Bubble study could improve industrial splash control

This research could one day help eliminate bubbles formed during spray coating, metal casting and ink-jet printing. It also could impact studies on fuel efficiency and engine life by understanding the splashing caused by fuel hitting engine walls.

"How liquid coalesces into a drop or breaks up into a splash when hitting something solid is a fundamental problem in the study of fluid dynamics," said Jung Ho Je, one of the lead authors on the result "How Does an Air Film Evolve into a Bubble During Drop Impact?," published in the journal Physical Review Letters, and a physicist at Pohang University of Science and Technology in Korea.

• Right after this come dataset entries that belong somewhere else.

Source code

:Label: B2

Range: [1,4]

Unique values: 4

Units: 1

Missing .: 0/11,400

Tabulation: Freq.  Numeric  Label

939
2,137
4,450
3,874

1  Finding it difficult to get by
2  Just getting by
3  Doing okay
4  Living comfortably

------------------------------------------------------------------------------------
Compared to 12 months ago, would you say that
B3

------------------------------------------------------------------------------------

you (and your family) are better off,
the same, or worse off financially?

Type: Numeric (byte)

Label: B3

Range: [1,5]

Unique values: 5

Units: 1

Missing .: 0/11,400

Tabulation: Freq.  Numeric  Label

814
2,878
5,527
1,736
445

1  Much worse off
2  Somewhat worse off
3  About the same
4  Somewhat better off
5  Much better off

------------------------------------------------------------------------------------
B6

A team of Korean and U.S. scientists used the Advanced Photon Source at the Department of Energy's Argonne National Laboratory to profile the film of air that gets trapped between a droplet and a surface and to study how it evolves into a bubble. Visualizing this process required the use of ultrafast X-ray phase-contrast imaging done at the APS's 32-ID beamline. The APS is the only synchrotron light source currently providing this technique, which is key for bubble research.

The bubble formation was captured at a speed of 271,000 frames per second. For comparison, a camera needs to shoot at 600 frames per second to capture a bullet fired from a .38 Smith & Wesson Special handgun.

"This is the first time we can clearly visualize the detailed profile of air dynamics inside of a droplet, which made understanding what forces are at play much easier," said Kamel Fezzaa, a physicist working at the APS.

It is known that the surrounding air pressure influences splashing, but it also leaves an air layer under the drop that evolves into a bubble. The researchers found that a sweet spot exists for controlling whether the emerging bubbles stay attached to the substrate or detach and float away. This sweet spot is a combination of the wetness of the surface material and the fluid properties of the droplet.

X-rays are an ideal tool for studying bubble formation. Visual-light imaging techniques have proved challenging because of reflection and refraction problems, and interferometry and total internal-reflection microscopy techniques can't track changes in the air thickness. Scientists used the APS's unique combination of phase-contrast imaging and ability to take 0.5 microsecond snapshots at intervals of 3.68 microseconds, or 3.68 millionths of a second, to create a new technique for tracking changes at the interface of air and liquid in real time.

Numerous studies during the last few years have revealed the trapped air under the droplet, but this is the first time the bubble profile and cause of collapse has been visualized and explained. The planned APS upgrade will enable viewing of even faster occurrences and a wider field of view to capture the droplet and smaller bubble formation in the same video.

In future experiments, scientists plan to test whether other conditions such as the temperature of the impact surface or the pressure and nature of surrounding gases affect the bubble formation.

The research was supported by the National Research Foundation of Korea. The APS is supported by DOE's Office of Science.